SUPPLIED MATERIAL Block Start
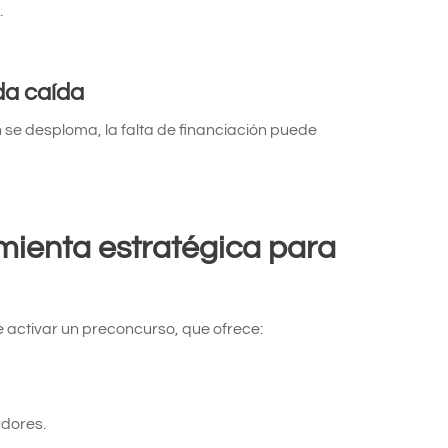
.
da caída
ón se desploma, la falta de financiación puede
mienta estratégica para
e activar un preconcurso, que ofrece:
dores.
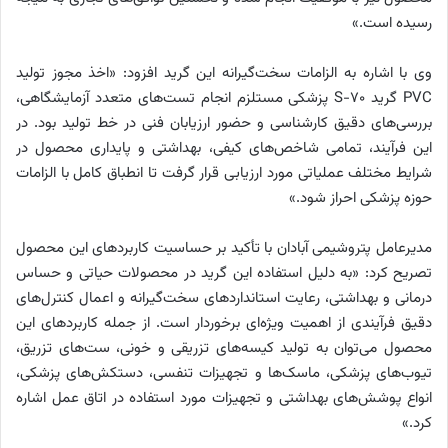
رسیده است.»
وی با اشاره به الزامات سخت‌گیرانه این گرید افزود: «اخذ مجوز تولید
PVC گرید S-70 پزشکی مستلزم انجام تست‌های متعدد آزمایشگاهی،
بررسی‌های دقیق کارشناسی و حضور ارزیابان فنی در خط تولید بود. در
این فرآیند، تمامی شاخص‌های کیفی، بهداشتی و پایداری محصول در
شرایط مختلف عملیاتی مورد ارزیابی قرار گرفت تا انطباق کامل با الزامات
حوزه پزشکی احراز شود.»
مدیرعامل پتروشیمی آبادان با تأکید بر حساسیت کاربردهای این محصول
تصریح کرد: «به دلیل استفاده این گرید در محصولات حیاتی و حساس
درمانی و بهداشتی، رعایت استانداردهای سخت‌گیرانه و اعمال کنترل‌های
دقیق فرآیندی از اهمیت ویژه‌ای برخوردار است. از جمله کاربردهای این
محصول می‌توان به تولید کیسه‌های تزریقی و خونی، ست‌های تزریق،
تیوب‌های پزشکی، ماسک‌ها و تجهیزات تنفسی، دستکش‌های پزشکی،
انواع پوشش‌های بهداشتی و تجهیزات مورد استفاده در اتاق عمل اشاره
کرد.»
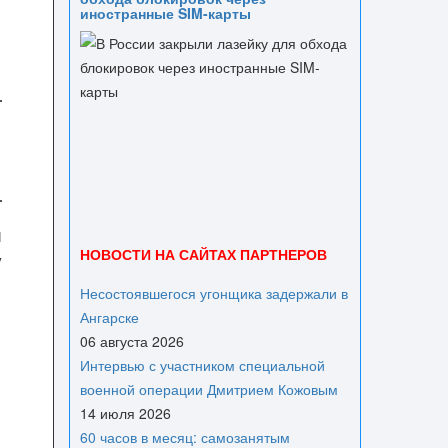
иностранные SIM-карты
ы
НОВОСТИ НА САЙТАХ ПАРТНЕРОВ
у
Несостоявшегося угонщика задержали в
Ангарске
06 августа 2026
Интервью с участником специальной
военной операции Дмитрием Кожовым
14 июля 2026
60 часов в месяц: самозанятым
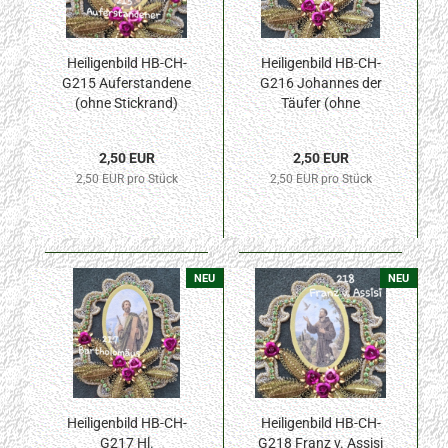
Heiligenbild HB-CH-
Heiligenbild HB-CH-
G215 Auferstandene
G216 Johannes der
(ohne Stickrand)
Täufer (ohne
40x55mm
Stickrand) 40x55mm
2,50 EUR
2,50 EUR
2,50 EUR pro Stück
2,50 EUR pro Stück
NEU
NEU
Heiligenbild HB-CH-
Heiligenbild HB-CH-
G217 Hl.
G218 Franz v. Assisi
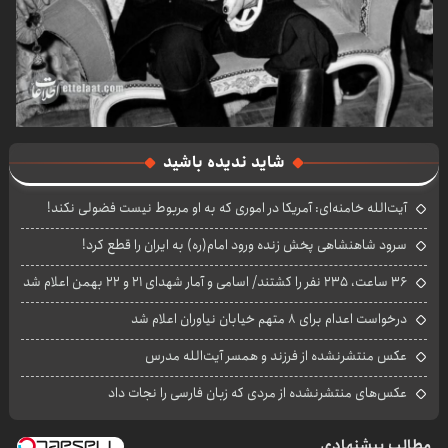
شاید ندیده باشید
آیت‌الله خامنه‌ای: آمریکا در اموری که به او مربوط نیست فضولی نکند!
سرود شاهنشاهی پخش زنده ورود امام(ره) به ایران را قطع کرد!
۳۶ ساعت، ۲۳۵ نفر را کشتند/ اسامی و آمار شهدای ۲۱ و ۲۲ بهمن اعلام شد
درخواست اعدام برای ۸ متهم خیابان نیاوران اعلام شد
عکس منتشرنشده از فرزند و همسر آیت‌الله مدرس
عکس‌های منتشرنشده از مردی که زبان فارسی را نجات داد
مطالب پیشنهادی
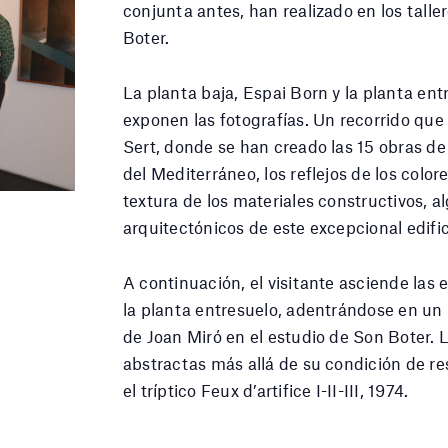
conjunta antes, han realizado en los talle
Boter.
La planta baja, Espai Born y la planta ent
exponen las fotografías. Un recorrido que 
Sert, donde se han creado las 15 obras de
del Mediterráneo, los reflejos de los colore
textura de los materiales constructivos, alg
arquitectónicos de este excepcional edific
A continuación, el visitante asciende las
la planta entresuelo, adentrándose en un u
de Joan Miró en el estudio de Son Boter. 
abstractas más allá de su condición de re
el tríptico Feux d’artifice I-II-III, 1974.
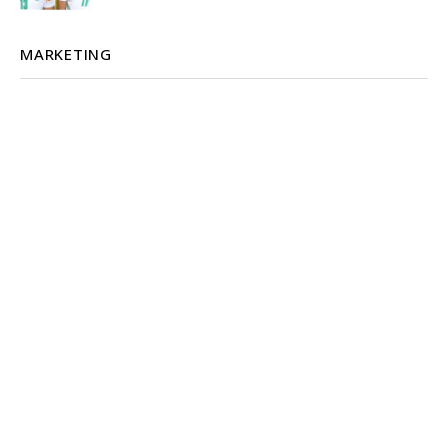
MARKETING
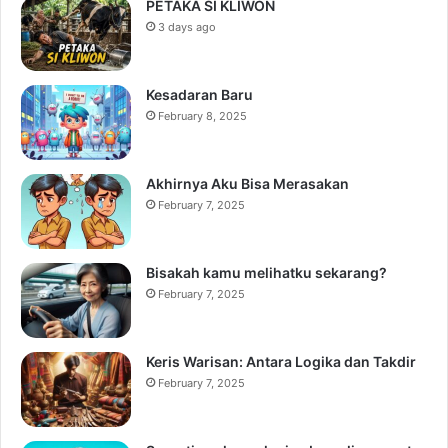
PETAKA SI KLIWON
3 days ago
Kesadaran Baru
February 8, 2025
Akhirnya Aku Bisa Merasakan
February 7, 2025
Bisakah kamu melihatku sekarang?
February 7, 2025
Keris Warisan: Antara Logika dan Takdir
February 7, 2025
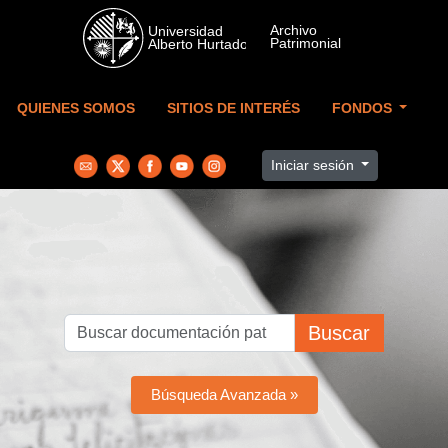
Skip to main content
QUIENES SOMOS
SITIOS DE INTERÉS
FONDOS
Iniciar sesión
Buscar
Búsqueda Avanzada »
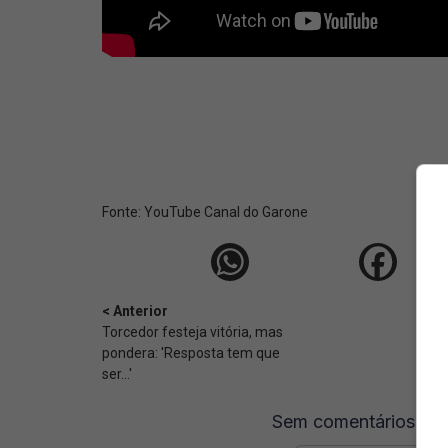
Fonte:
YouTube Canal do Garone
< Anterior
Torcedor festeja vitória, mas
pondera: 'Resposta tem que
ser...'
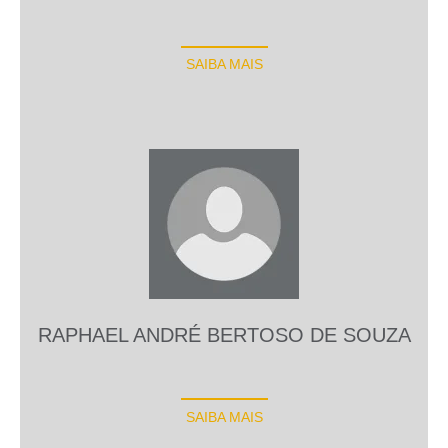
SAIBA MAIS
RAPHAEL ANDRÉ BERTOSO DE SOUZA
SAIBA MAIS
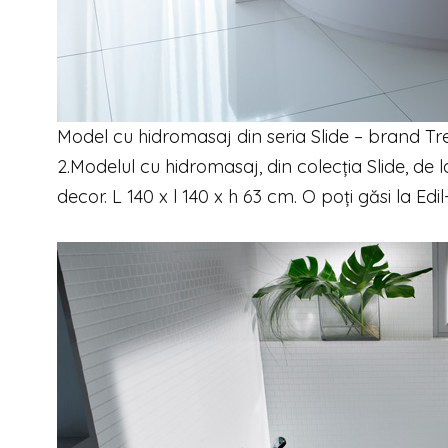
Model cu hidromasaj din seria Slide – brand Tre
2.Modelul cu hidromasaj, din colecția Slide, de la
decor. L 140 x l 140 x h 63 cm. O poți găsi la Edil-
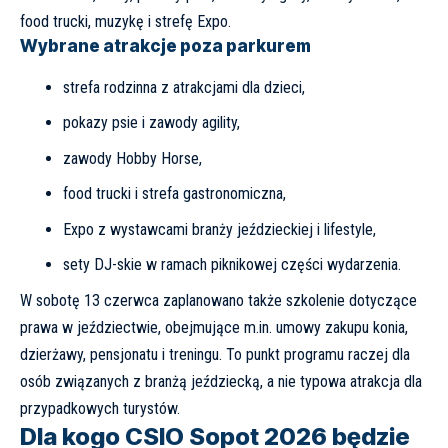
food trucki, muzykę i strefę Expo.
Wybrane atrakcje poza parkurem
strefa rodzinna z atrakcjami dla dzieci,
pokazy psie i zawody agility,
zawody Hobby Horse,
food trucki i strefa gastronomiczna,
Expo z wystawcami branży jeździeckiej i lifestyle,
sety DJ-skie w ramach piknikowej części wydarzenia.
W sobotę 13 czerwca zaplanowano także szkolenie dotyczące
prawa w jeździectwie, obejmujące m.in. umowy zakupu konia,
dzierżawy, pensjonatu i treningu. To punkt programu raczej dla
osób związanych z branżą jeździecką, a nie typowa atrakcja dla
przypadkowych turystów.
Dla kogo CSIO Sopot 2026 będzie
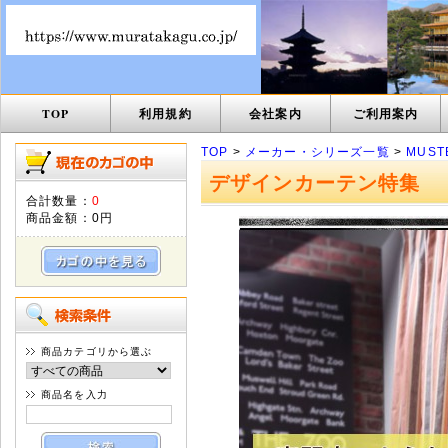
TOP
利用規約
会社案内
ご利用案内
TOP
>
メーカー・シリーズ一覧
>
MUST
デザインカーテン特集
合計数量：
0
商品金額：
0円
商品カテゴリから選ぶ
商品名を入力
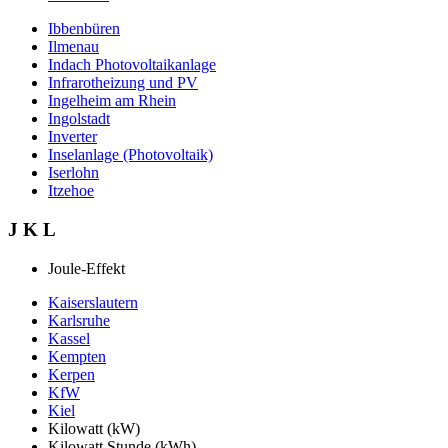
Ibbenbüren
Ilmenau
Indach Photovoltaikanlage
Infrarotheizung und PV
Ingelheim am Rhein
Ingolstadt
Inverter
Inselanlage (Photovoltaik)
Iserlohn
Itzehoe
J K L
Joule-Effekt
Kaiserslautern
Karlsruhe
Kassel
Kempten
Kerpen
KfW
Kiel
Kilowatt (kW)
Kilowatt Stunde (kWh)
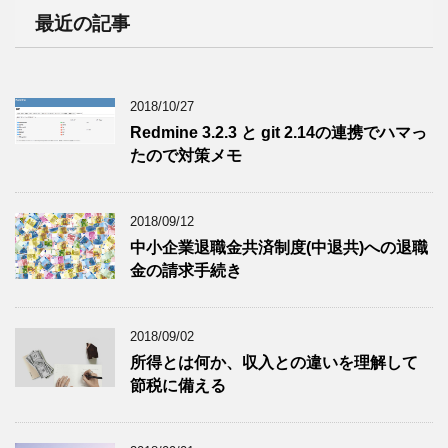
最近の記事
2018/10/27
Redmine 3.2.3 と git 2.14の連携でハマっ
たので対策メモ
2018/09/12
中小企業退職金共済制度(中退共)への退職
金の請求手続き
2018/09/02
所得とは何か、収入との違いを理解して
節税に備える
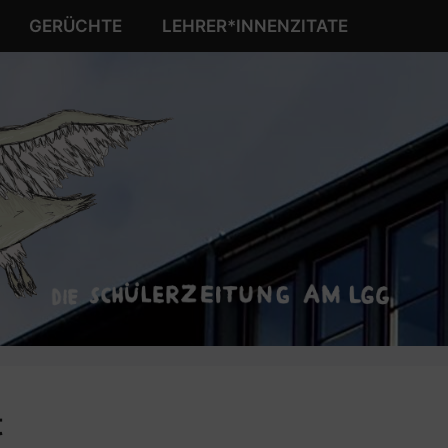
GERÜCHTE
LEHRER*INNENZITATE
t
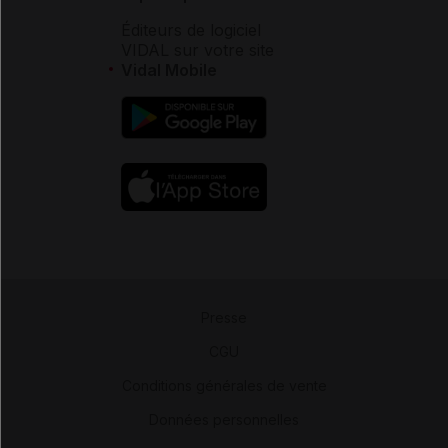
Éditeurs de logiciel
VIDAL sur votre site
Vidal Mobile
Presse
-
CGU
-
Conditions générales de vente
-
Données personnelles
-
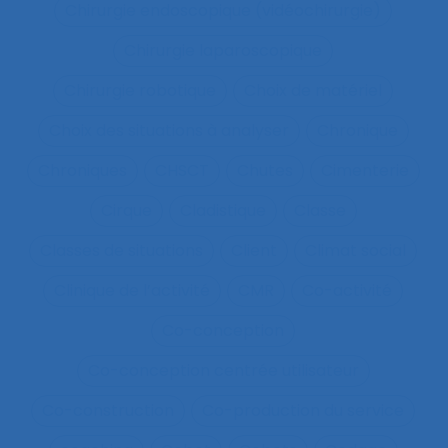
Chirurgie endoscopique (vidéochirurgie)
Chirurgie laparoscopique
Chirurgie robotique
Choix de matériel
Choix des situations à analyser
Chronique
Chroniques
CHSCT
Chutes
Cimenterie
Cirque
Cladistique
Classe
Classes de situations
Client
Climat social
Clinique de l’activité
CMR
Co-activité
Co-conception
Co-conception centrée utilisateur
Co-construction
Co-production du service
SUPPLIED MATERIAL Block End
DESCRIPTION OF THE TASK. Please extract the text read from each of the rows above, reproducing every line without any change, and leave the pictures out of your answer.

OUTPUT FOR THIS TASK.
.
da caída
ón se desploma, la falta de financiación puede
mienta estratégica para
e activar un preconcurso, que ofrece:
dores.
رسیده است.»
وی با اشاره به الزامات سخت‌گیرانه این گرید افزود: «اخذ مجوز تولید
PVC گرید S-70 پزشکی مستلزم انجام تست‌های متعدد آزمایشگاهی،
بررسی‌های دقیق کارشناسی و حضور ارزیابان فنی در خط تولید بود. در
این فرآیند، تمامی شاخص‌های کیفی، بهداشتی و پایداری محصول در
شرایط مختلف عملیاتی مورد ارزیابی قرار گرفت تا انطباق کامل با الزامات
حوزه پزشکی احراز شود.»
مدیرعامل پتروشیمی آبادان با تأکید بر حساسیت کاربردهای این محصول
تصریح کرد: «به دلیل استفاده این گرید در محصولات حیاتی و حساس
درمانی و بهداشتی، رعایت استانداردهای سخت‌گیرانه و اعمال کنترل‌های
دقیق فرآیندی از اهمیت ویژه‌ای برخوردار است. از جمله کاربردهای این
محصول می‌توان به تولید کیسه‌های تزریقی و خونی، ست‌های تزریق،
تیوب‌های پزشکی، ماسک‌ها و تجهیزات تنفسی، دستکش‌های پزشکی،
انواع پوشش‌های بهداشتی و تجهیزات مورد استفاده در اتاق عمل اشاره
کرد.»
иностранные SIM-карты
ы
НОВОСТИ НА САЙТАХ ПАРТНЕРОВ
у
Несостоявшегося угонщика задержали в
Ангарске
06 августа 2026
Интервью с участником специальной
военной операции Дмитрием Кожовым
14 июля 2026
60 часов в месяц: самозанятым
Heiligenbild HB-CH-
Heiligenbild HB-CH-
G215 Auferstandene
G216 Johannes der
(ohne Stickrand)
Täufer (ohne
40x55mm
Stickrand) 40x55mm
2,50 EUR
2,50 EUR
2,50 EUR pro Stück
2,50 EUR pro Stück
NEU
NEU
Heiligenbild HB-CH-
Heiligenbild HB-CH-
G217 Hl.
G218 Franz v. Assisi
شاید ندیده باشید
آیت‌الله خامنه‌ای: آمریکا در اموری که به او مربوط نیست فضولی نکند!
سرود شاهنشاهی پخش زنده ورود امام(ره) به ایران را قطع کرد!
۳۶ ساعت، ۲۳۵ نفر را کشتند/ اسامی و آمار شهدای ۲۱ و ۲۲ بهمن اعلام شد
درخواست اعدام برای ۸ متهم خیابان نیاوران اعلام شد
عکس منتشرنشده از فرزند و همسر آیت‌الله مدرس
عکس‌های منتشرنشده از مردی که زبان فارسی را نجات داد
مطالب پیشنهادی
conjunta antes, han realizado en los talle
Boter.
La planta baja, Espai Born y la planta ent
exponen las fotografías. Un recorrido que 
Sert, donde se han creado las 15 obras de
del Mediterráneo, los reflejos de los colore
textura de los materiales constructivos, alg
arquitectónicos de este excepcional edific
A continuación, el visitante asciende las
la planta entresuelo, adentrándose en un u
de Joan Miró en el estudio de Son Boter. 
abstractas más allá de su condición de re
el tríptico Feux d’artifice I-II-III, 1974.
MARKETING
PETAKA SI KLIWON
3 days ago
Kesadaran Baru
February 8, 2025
Akhirnya Aku Bisa Merasakan
February 7, 2025
Bisakah kamu melihatku sekarang?
February 7, 2025
Keris Warisan: Antara Logika dan Takdir
February 7, 2025
Skip to main content
QUIENES SOMOS
SITIOS DE INTERÉS
FONDOS
Iniciar sesión
Buscar
Búsqueda Avanzada »
Fonte:
YouTube Canal do Garone
< Anterior
Torcedor festeja vitória, mas
pondera: 'Resposta tem que
ser...'
SAIBA MAIS
RAPHAEL ANDRÉ BERTOSO DE SOUZA
SAIBA MAIS
Model cu hidromasaj din seria Slide – brand Tre
2.Modelul cu hidromasaj, din colecția Slide, de la
decor. L 140 x l 140 x h 63 cm. O poți găsi la Edil-
food trucki, muzykę i strefę Expo.
Wybrane atrakcje poza parkurem
strefa rodzinna z atrakcjami dla dzieci,
pokazy psie i zawody agility,
zawody Hobby Horse,
food trucki i strefa gastronomiczna,
Expo z wystawcami branży jeździeckiej i lifestyle,
sety DJ-skie w ramach piknikowej części wydarzenia.
W sobotę 13 czerwca zaplanowano także szkolenie dotyczące
prawa w jeździectwie, obejmujące m.in. umowy zakupu konia,
dzierżawy, pensjonatu i treningu. To punkt programu raczej dla
osób związanych z branżą jeździecką, a nie typowa atrakcja dla
przypadkowych turystów.
Dla kogo CSIO Sopot 2026 będzie
TOP
利用規約
会社案内
ご利用案内
TOP
>
メーカー・シリーズ一覧
>
MUST
デザインカーテン特集
合計数量：
0
商品金額：
0円
商品カテゴリから選ぶ
商品名を入力
Ibbenbüren
Ilmenau
Indach Photovoltaikanlage
Infrarotheizung und PV
Ingelheim am Rhein
Ingolstadt
Inverter
Inselanlage (Photovoltaik)
Iserlohn
Itzehoe
J K L
Joule-Effekt
Kaiserslautern
Karlsruhe
Kassel
Kempten
Kerpen
KfW
Kiel
Kilowatt (kW)
Kilowatt Stunde (kWh)
最近の記事
2018/10/27
Redmine 3.2.3 と git 2.14の連携でハマっ
たので対策メモ
2018/09/12
中小企業退職金共済制度(中退共)への退職
金の請求手続き
2018/09/02
所得とは何か、収入との違いを理解して
節税に備える
GERÜCHTE
LEHRER*INNENZITATE
t
Éditeurs de logiciel
VIDAL sur votre site
Vidal Mobile
Presse
-
CGU
-
Conditions générales de vente
-
Données personnelles
-
Chirurgie endoscopique (vidéochirurgie)
Chirurgie laparoscopique
Chirurgie robotique
Choix de matériel
Choix des situations à analyser
Chronique
Chroniques
CHSCT
Chutes
Cimenterie
Cirque
Cladistique
Classe
Classes de situations
Client
Climat social
Clinique de l’activité
CMR
Co-activité
Co-conception
Co-conception centrée utilisateur
Co-construction
Co-production du service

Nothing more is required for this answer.